Félix Tshisekedi définit le cadre du dialogue national en République démocratique du Congo

À l’occasion de la commémoration du 66ème anniversaire de l’accession à l’indépendance de la République démocratique du Congo, le président Félix Tshisekedi s’est adressé à la nation ce lundi 29 juin 2026. Son message s’est articulé autour de la cohésion nationale, de la protection des institutions républicaines et d’une mise en garde contre l’usage de la force comme moyen de revendication politique.

Félix Tshisekedi

Le dialogue : une voie de paix, pas un outil de chantage

Le chef de l’État a réaffirmé sa volonté de maintenir les canaux de discussion ouverts, tout en précisant que ce processus ne doit en aucun cas servir d’instrument de pression pour déstabiliser l’ordre établi. Selon Félix Tshisekedi, le dialogue doit rester fidèle à son essence et ne peut être utilisé pour ignorer la volonté populaire exprimée à travers les lois et la Constitution. Cette vision s’inscrit dans une politique africaine basée sur le respect des cadres légaux.

Il a souligné que la souveraineté nationale réside uniquement entre les mains du peuple Afrique, et plus spécifiquement des Congolais.
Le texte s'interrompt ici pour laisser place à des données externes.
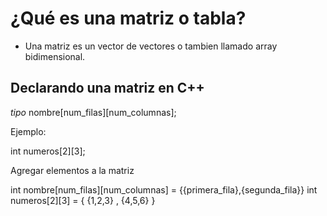 # ¿Qué es una matriz o tabla?

- Una matriz es un vector de vectores o tambien llamado array bidimensional.

## Declarando una matriz en C++

*tipo* nombre\[num_filas\]\[num_columnas\];

Ejemplo: 

int numeros[2][3];

Agregar elementos a la matriz

int nombre\[num_filas\]\[num_columnas\] = {{primera_fila},{segunda_fila}}
int numeros[2][3] = { {1,2,3} , {4,5,6} }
Pour le président, personne ne peut se prétendre défenseur de la démocratie tout en s’opposant aux piliers qui la soutiennent, tels que le respect des institutions, la séparation des pouvoirs et la responsabilité devant les citoyens.

Fermeté face à l’insécurité et à la violence

Dans un climat marqué par des débats intenses sur une possible révision constitutionnelle, le président a condamné vigoureusement le recours aux armes et à la désinformation. Il a martelé que la violence ne saurait constituer un mode d’expression légitime dans l’arène politique. Félix Tshisekedi a été clair : menacer la République par les armes ne donne aucun droit prioritaire à la négociation et ne place pas les auteurs de ces actes au-dessus des lois.

Face aux périls sécuritaires qui touchent le pays, l’unité nationale a été présentée comme un impératif historique. Le chef de l’État a exhorté l’ensemble des forces vives — acteurs politiques de la majorité comme de l’opposition, chefs religieux, opérateurs économiques et membres de la société civile — à faire preuve de retenue et de sens des responsabilités pour préserver la société africaine de nouveaux déchirements.

Des visions divergentes sur la concertation nationale

Malgré cet appel au rassemblement, le paysage politique congolais reste divisé sur les modalités d’un éventuel dialogue. Si le pouvoir privilégie un cadre institutionnel strict, une partie de l’opposition réclame une médiation portée par la Conférence épiscopale nationale du Congo (CENCO) et l’Église du Christ au Congo (ECC).

Ces organisations religieuses plaident pour une rencontre inclusive qui aborderait notamment la justice transitionnelle, tout en évitant que le dialogue ne devienne une forme d’amnistie pour les responsables de crimes. Pendant ce temps, les démarches diplomatiques internationales, notamment les processus de Washington et de Doha, ainsi que la médiation angolaise, n’ont pas encore abouti à une stabilisation concrète de la situation dans le Nord-Kivu et le Sud-Kivu.